Imagine being stranded and having to spend the night out.

If so, you can look for an ideal area where to settle your shelter.
By applying Tracking Skills you can look for a safe place

– far from any wasp nests or widow maker
– at proper distance from any animal passage (by doing so, avoid to take advantage of any den, even if it looks like old or abandoned!)

You can also track fresh ungulates tracks to locate the proximity of a river where you can collect water to filter and purify.

Tracking animals will make you gain the expertise where to set traps.

How to backtrack yourself if stranded
tracking back tracking
".... if you are lost, then noticing the route taken by animals can reveal the location of water, woodland, hills, towns and much more. Humans leave erosion patterns at junctions that point towards civilisation. As a general rule, individual animals and people can do strange things, but group behaviour will always reveal a truth about the area....
– Tristan Gooley, interviewed by Kyt Lyn Walken (September, 2020)

If you find yourself on a real soft and properly humid terrain, you can backtrack yourself by checking the design of the soles of your shoes (Trackers define it as "pattern").

You must be very accurate in doing that!  In fact, a misinterpretation could easily lead you into following the tracks of those who passed before you.

Even with a change of the type of ground, you should be good in detecting your own tracks.


"... The decisions people and animals make can be seen in their signs, this reveals a lot about our surroundings and can help us with navigation decisions ..."
– Tristan Gooley, interviewed by Kyt Lyn Walken (September, 2020)

There are some really good manuals which can open your horizons at mastering navigation skills.
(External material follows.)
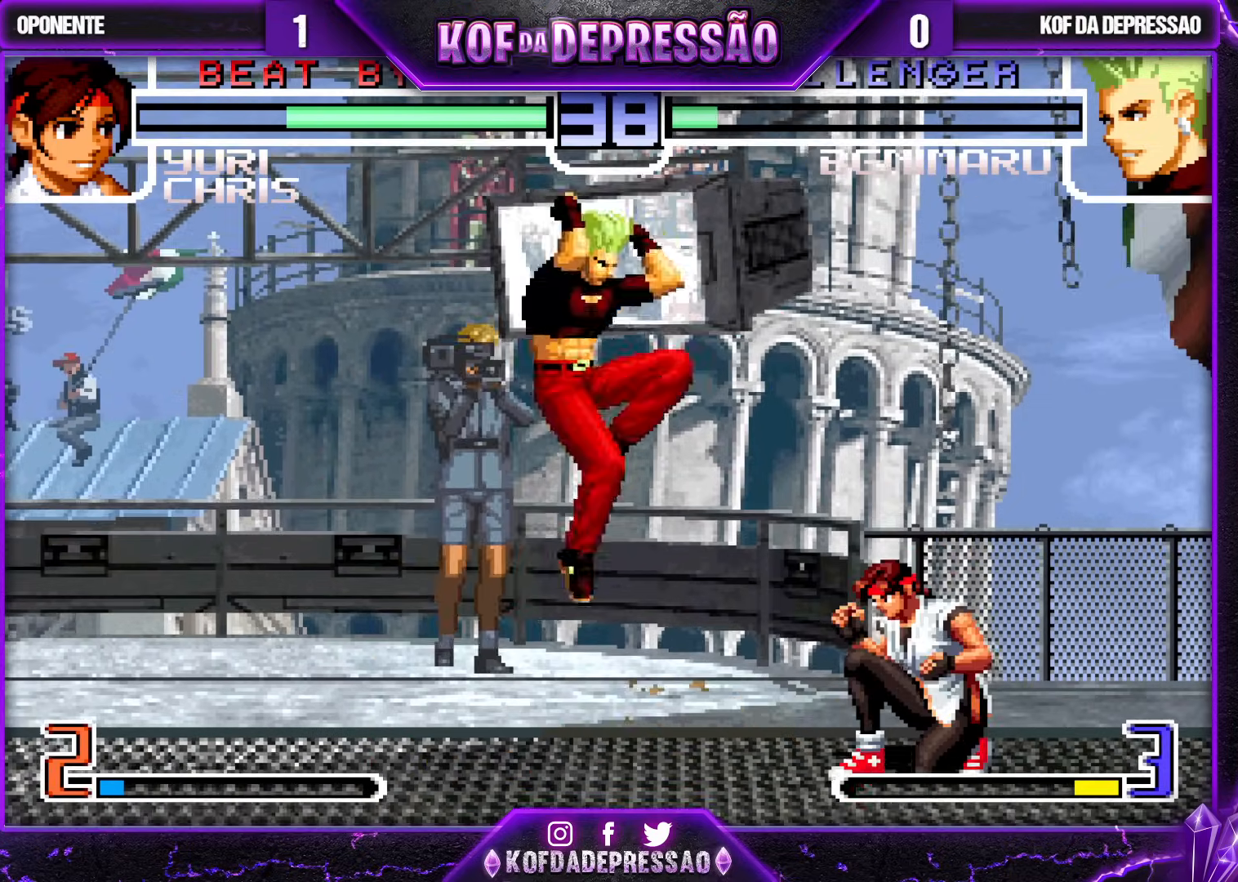
{"buttons": [], "left_stick": "down-left", "events": [[233, "left_stick", "down-left"], [367, "TRIANGLE", "down"], [433, "TRIANGLE", "up"]]}
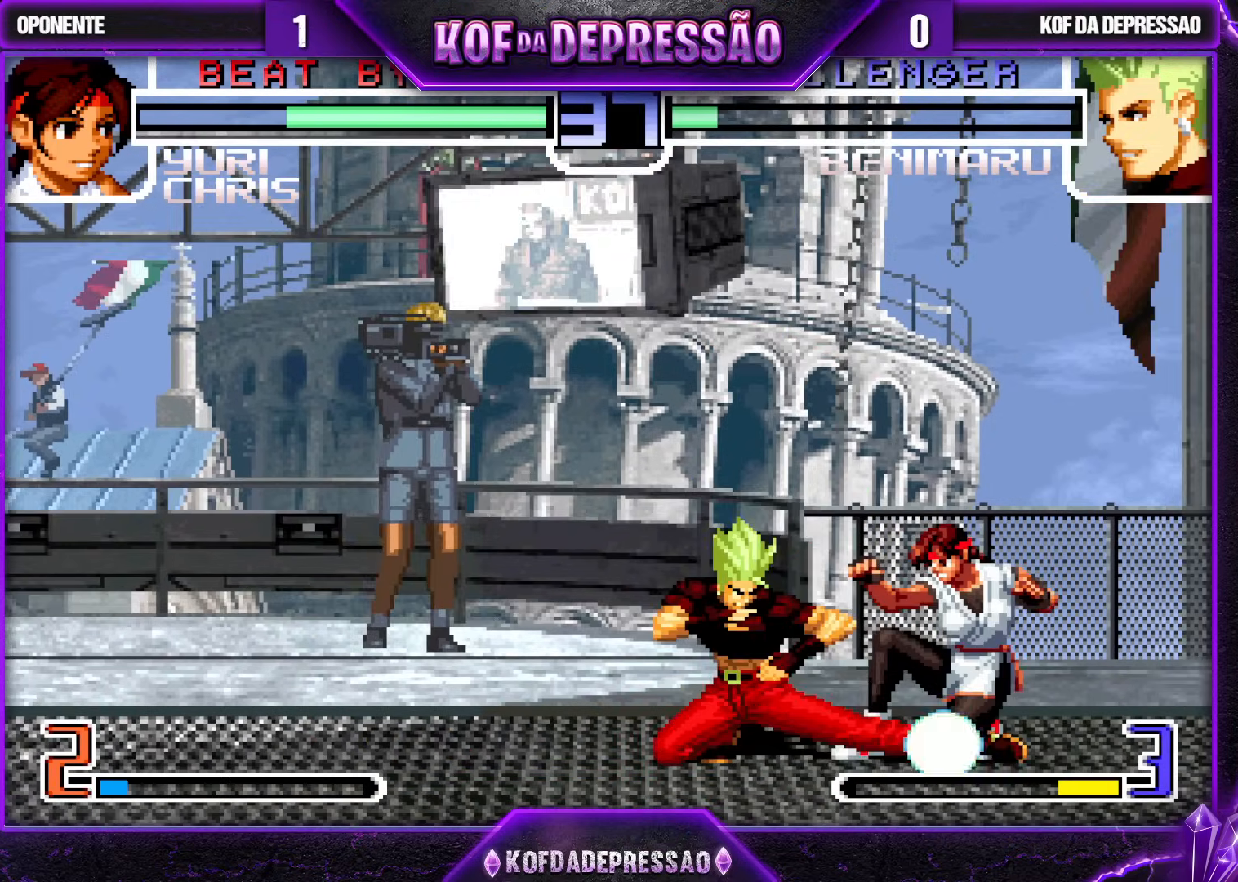
{"buttons": [], "left_stick": "down-left", "events": [[67, "TRIANGLE", "down"], [133, "TRIANGLE", "up"], [233, "left_stick", "down-right"], [333, "TRIANGLE", "down"], [400, "TRIANGLE", "up"], [400, "left_stick", "down-left"]]}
My personal selection goes to:

The Natural Navigator – Tristan Gooley (2010)
Map Reading and Land Navigation: FM 3-25.26 - Department of Army (2011)
Land Navigation Handbook: The Sierra Club Guide to Map, Compass and GPS (Sierra Club Outdoor Adventure Guide) – W. S. Kals (2005)
Advanced Bushcraft: An Expert Field Guide to the Art of Wilderness Survival – Dave Canterbury (2020)

Developing navigation skills, combined with scouting and tracking is a guarantee of success.